I can see that homogeneity would be a side effect of simplifying the characters' moveset designs to 64/Melee standards. And honestly,
so be it. I came to the conclusion in a
discussion about three years ago that
a bit of homogeneity played a role in Ultimate's character balance being better than Brawl's and Smash 4's. While my complaints with the outlandishness of several (though not all, admittedly) Smash 4-on newcomers has little to do with balance, I'm willing to accept the characters having similar functions for similar move inputs if it makes the characters more intuitive. Playing 64, Melee, and even Brawl, I had so much fun constantly changing the character I used with every vs match (human or CPU) or single-player mode run, while with Smash 4 and especially Ultimate, I find myself trying out a newcomer once, then gravitate back to the 64-Brawl characters again and again.
Besides, most agree nowadays that even in Melee's clones having similar move functions and straight-up sharing animations for the most part, even they end up playing very differently from one another. I'd argue that, as I mentioned before, setting Brawl Snake as the upper limit for character complexity would breed creativity, not stifle it.
"Palutena's Up Smash is big." Is something casuals figure out in seconds. It's simple to understand. It's less complicated then Link's Bombs or Mario's Cape or Jigglypuff's Rest.

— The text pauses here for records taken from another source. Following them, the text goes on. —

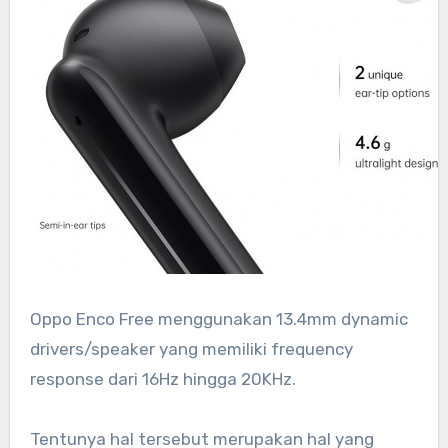
Oppo Enco Free menggunakan 13.4mm dynamic
drivers/speaker yang memiliki frequency
response dari 16Hz hingga 20KHz.
Tentunya hal tersebut merupakan hal yang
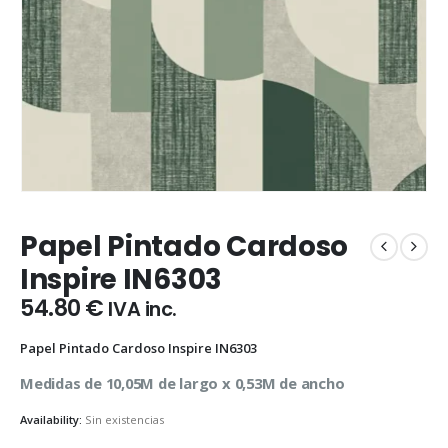
Papel Pintado Cardoso
Inspire IN6303
54.80
€
IVA inc.
Papel Pintado Cardoso Inspire IN6303
Medidas de 10,05M de largo x 0,53M de ancho
Availability:
Sin existencias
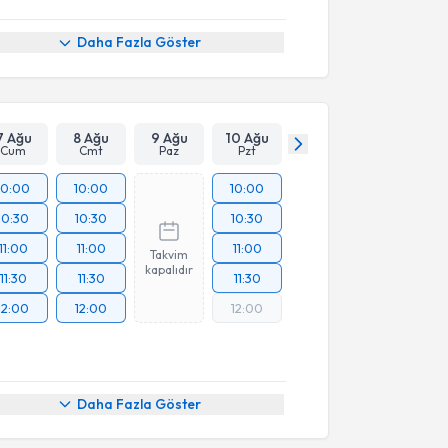
Daha Fazla Göster
7 Ağu
8 Ağu
9 Ağu
10 Ağu
Cum
Cmt
Paz
Pzt
10:00
10:00
10:00
10:30
10:30
10:30
11:00
11:00
11:00
Takvim
kapalıdır
11:30
11:30
11:30
12:00
12:00
12:00
Daha Fazla Göster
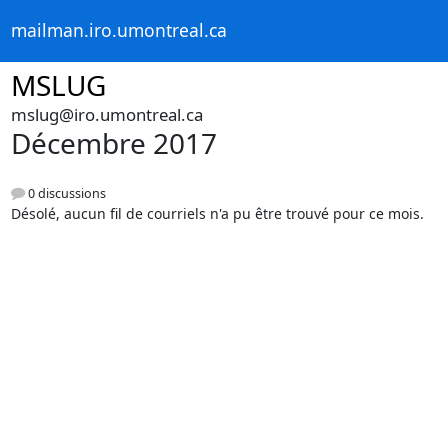
mailman.iro.umontreal.ca
MSLUG
mslug@iro.umontreal.ca
Décembre 2017
0 discussions
Désolé, aucun fil de courriels n'a pu être trouvé pour ce mois.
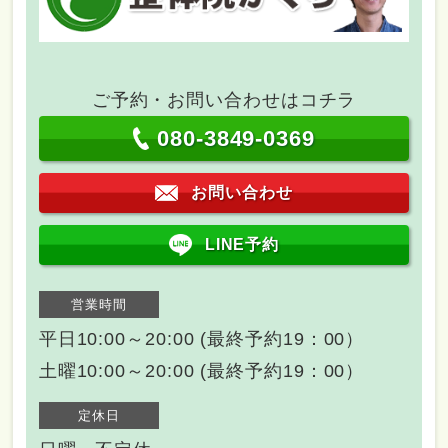
ご予約・お問い合わせはコチラ
080-3849-0369
お問い合わせ
LINE予約
営業時間
平日10:00～20:00 (最終予約19：00）
土曜10:00～20:00 (最終予約19：00）
定休日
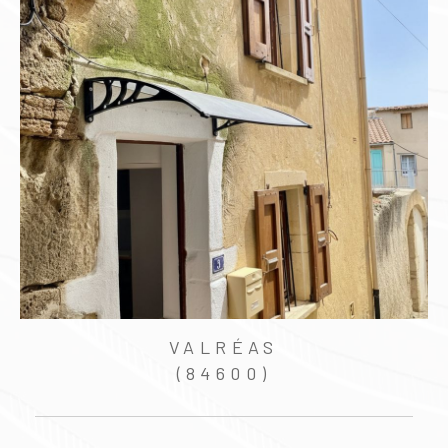
GRIGNAN
(26230)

Arguing normal shouldn't have those kind of special qualities is arbitrary. Especially since Melee and 64 already have tons of oddities with their normals. For examples, Ness' yo-yo, Peach's F Smash, and Marth and Roy in general.
I understand characters like Shulk, Ryu and Kazuya are complicated and potentially intimidating.
But when your examples are Villager and Palutena? Two straight forward and easy to understand characters? Casuals are not braindead. They can look at something slightly different and put two and two together.
This sounds like a you problem, not so much a game design problem.
Characters being a lot harder to pick up and play due to their complicated mechanics is, again, only half my problem with the Smash 4-on newcomers' moveset designs.
Sure, Palutena's Up Smash being really tall is easy to understand, but really, the other part of the problem is that it's making the "special" moves... just not feel special anymore. You mention moves like Ness's Down and Up Smashes and Peach's F Smash, but Ness's charging hitbox felt like an easter egg since the release still feels like the "meat" of the move, and it's quite telling that Peach's Forward Smash got its RNG removed. Even then, the 64, Melee, and even Brawl newcomers felt like they had
some limit on putting those moves in the game, nothing like Min Min feeling like an ARMS character plopped in Smash's engine rather than a Smash character making careful and deliberate homage to their source material.
If Mario were a Smash 4-on newcomer, he'd be using a mishmash of different powerups from many different platformers rather than be a hand-to-hand shoto adapted to Smash's engine. If Meta Knight were a Smash 4-on newcomer, he would have his Crescent Shot on his Forward Smash and his Tornado Slash on his Down Smash. And those are just dumb ideas.